▶ **EXTRACTED ENTRIES**:
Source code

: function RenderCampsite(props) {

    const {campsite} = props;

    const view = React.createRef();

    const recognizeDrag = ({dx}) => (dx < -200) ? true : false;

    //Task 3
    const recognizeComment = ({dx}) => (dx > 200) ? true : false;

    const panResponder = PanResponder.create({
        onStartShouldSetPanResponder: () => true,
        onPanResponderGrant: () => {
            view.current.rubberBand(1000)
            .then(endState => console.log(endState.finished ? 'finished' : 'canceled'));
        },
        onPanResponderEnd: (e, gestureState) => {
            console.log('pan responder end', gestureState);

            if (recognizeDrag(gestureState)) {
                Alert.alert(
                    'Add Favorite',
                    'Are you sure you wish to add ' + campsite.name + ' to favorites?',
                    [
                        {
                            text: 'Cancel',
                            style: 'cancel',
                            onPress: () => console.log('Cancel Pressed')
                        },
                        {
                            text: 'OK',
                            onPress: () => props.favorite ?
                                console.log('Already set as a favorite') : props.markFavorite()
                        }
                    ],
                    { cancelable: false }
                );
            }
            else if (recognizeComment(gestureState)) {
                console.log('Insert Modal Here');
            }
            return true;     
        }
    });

▶ **TO DO**:
All lines in the listing above that contain "false" should be shown.

▶ **ANSWER SECTION**:
    const recognizeDrag = ({dx}) => (dx < -200) ? true : false;
    const recognizeComment = ({dx}) => (dx > 200) ? true : false;
                    { cancelable: false }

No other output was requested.